Because of this spring-flowering life cycle, early domesticated varieties of wheat and barley were poorly suited for cultivation in northern European climates with severe winters and a different day length pattern. Previous research by the second author in this study, Diane Lister, a postdoctoral research associate at the University of Cambridge, has shown that barley and wheat adapted to European climates by evolving a mutation that switched off the genes that made flowering sensitive to increases in day length, allowing them to be sown in spring and harvested in fall.
Liu's study shows that barley evolved similar mutations on its way to China as farmers pushed its cultivation high into the mountains of the Tibetan Plateau. By the time barley reached central China, its genetic makeup had been altered so that flowering was no longer triggered by day length, allowing it to be planted in both spring and fall.
The ancient movement of wheat and barley cultivation into China offers two distinct stories about the adaption of newly introduced crops into an existing agrarian/culinary system, Liu said.
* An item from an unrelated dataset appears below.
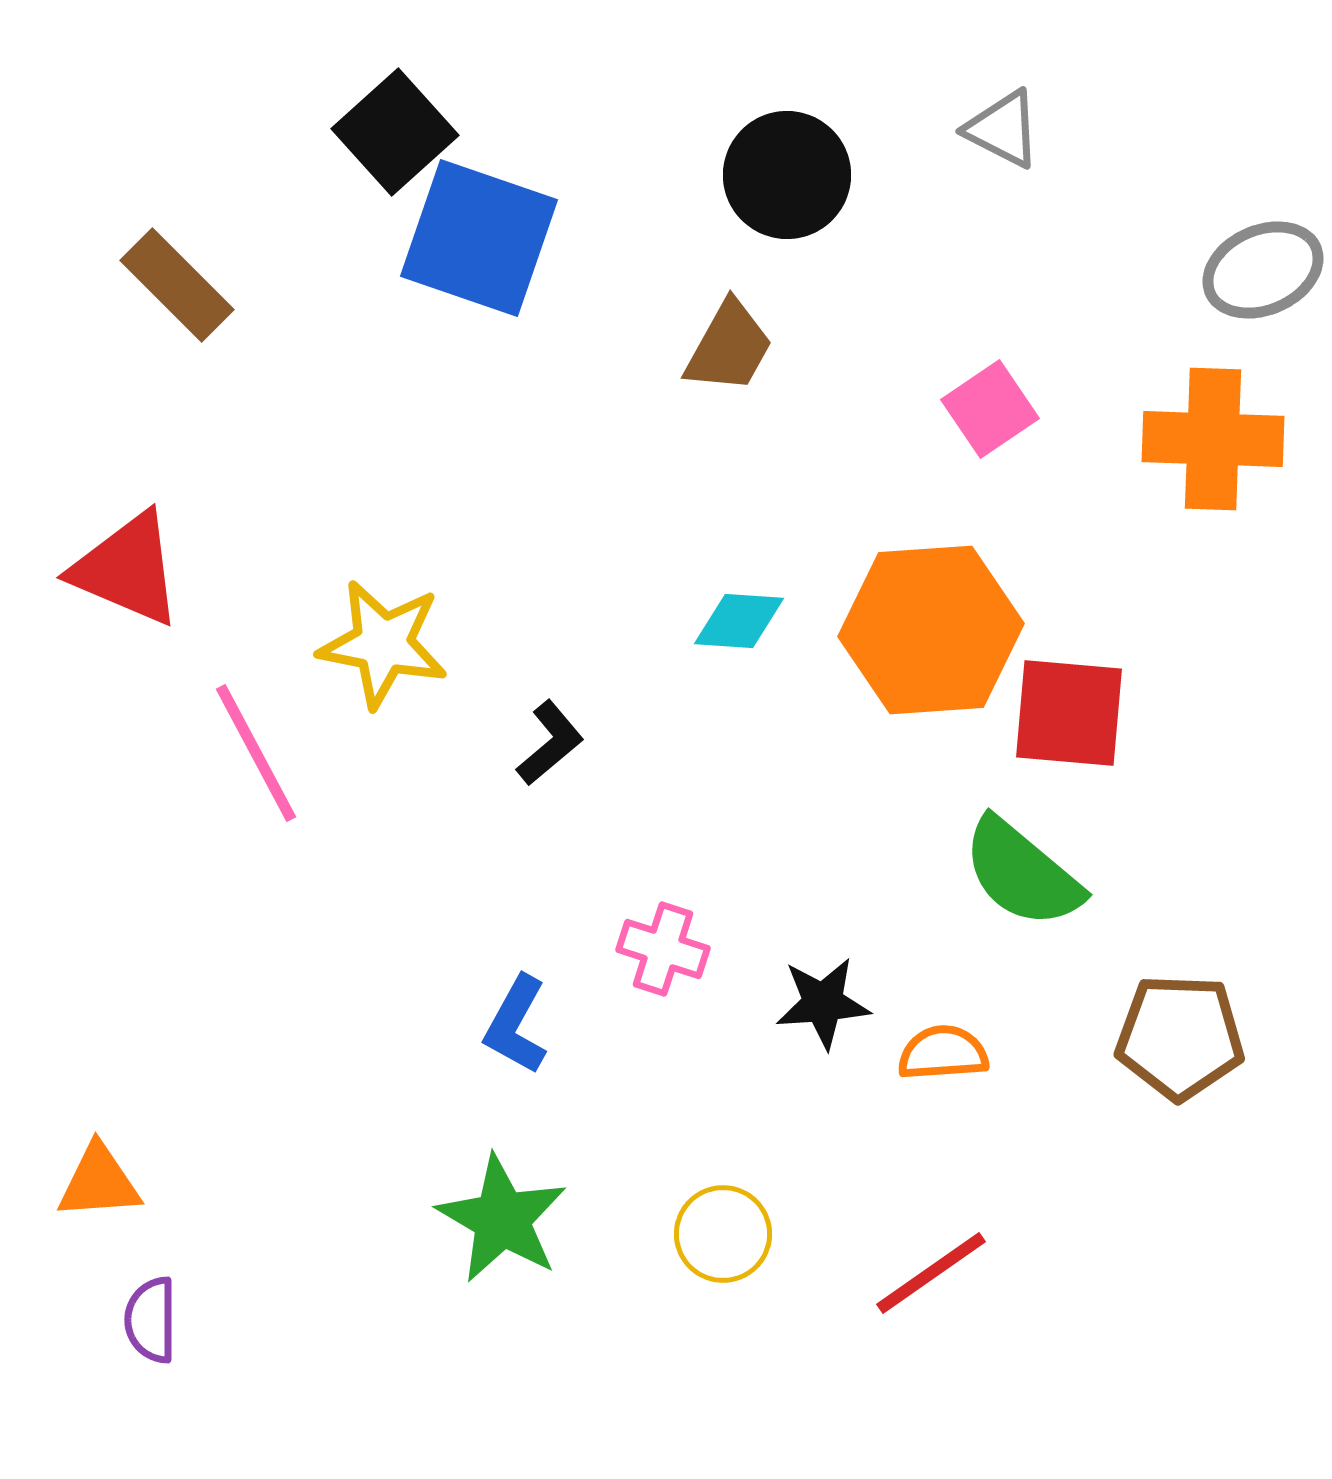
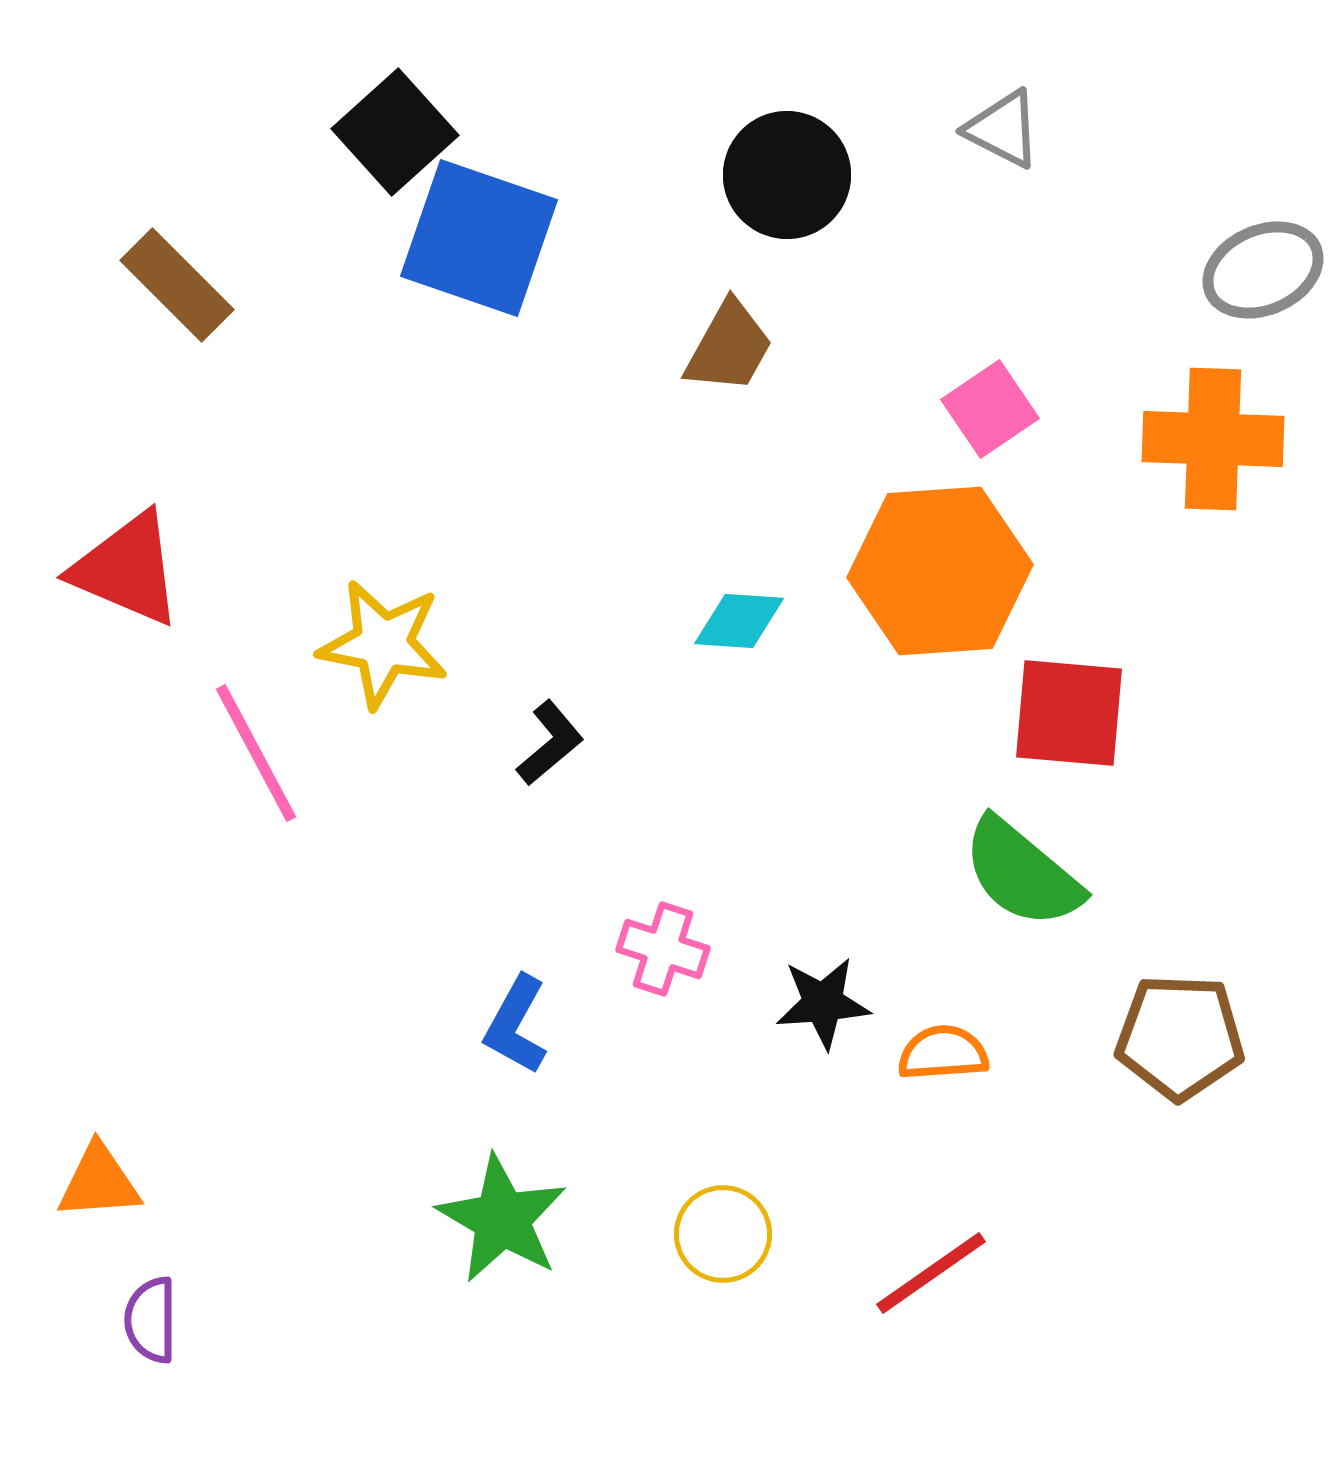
orange hexagon: moved 9 px right, 59 px up
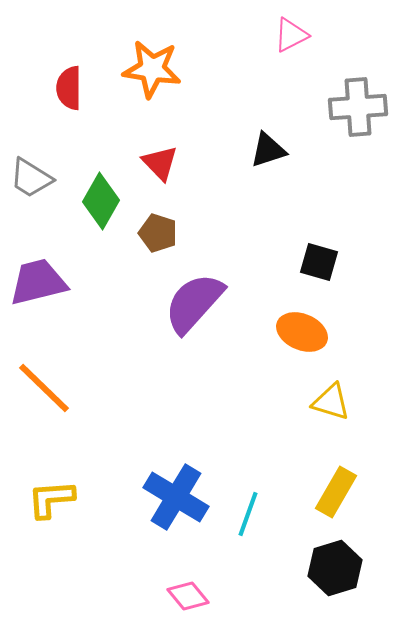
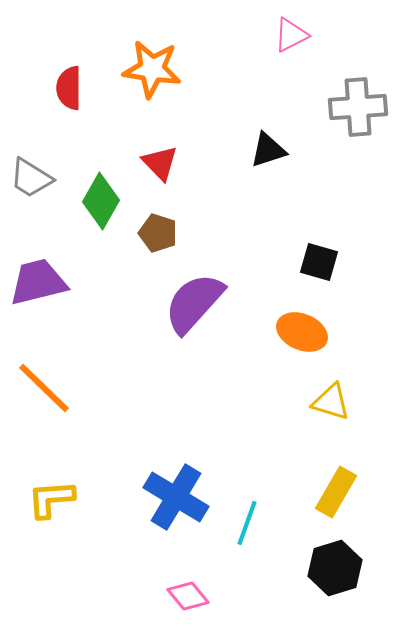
cyan line: moved 1 px left, 9 px down
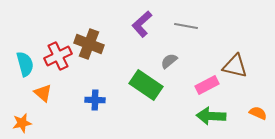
Ancient wheat that traveled to China along Silk Road routes also was genetically modified by farmers who selected strains that produced small-sized grains more suited to a Chinese cuisine that prepared them by boiling or steaming the whole grains. Larger wheat grains evolved in Europe where wheat was traditionally ground for flour.
Along the southern migration route for barley, the main story is the flowering time -- changed by farmers to gain control over the seasonal pressures of high-altitude cultivation, Liu said.
Recovery of these ancient grains has become more routine in the last decade as scholars mastered a flotation technique that allows the separation of seeds and other minute biological material from excavated dirt immersed in a bucket of water. This approach, pioneered in China by the third author of this study, Zhijun Zhao, a professor of archaeology at the Chinese Academy of Social Sciences, has transformed the understanding of ancient farming in China.
The PLOS One findings reflect the contributions of 26 co-authors, including archaeologists who recovered the grains and those who analyzed them at leading archaeobotanical laboratories in the U.S., U.K., China and India. The team also includes leading experts for barley archaeogenetics, radiocarbon analysis and agricultural history around the globe.
"We've recently realized how much prehistoric crops moved around, on a scale much greater than anyone had envisaged," said senior co-author Martin Jones, the George Pitt-Rivers Professor of Archaeological Science at Cambridge. "An intensive study of chronology, genetics and crop records now reveals how those movements laid the agrarian foundations of Bronze Age civilizations, enabling the control of seasons, and opening the way for rotation and multi-cropping."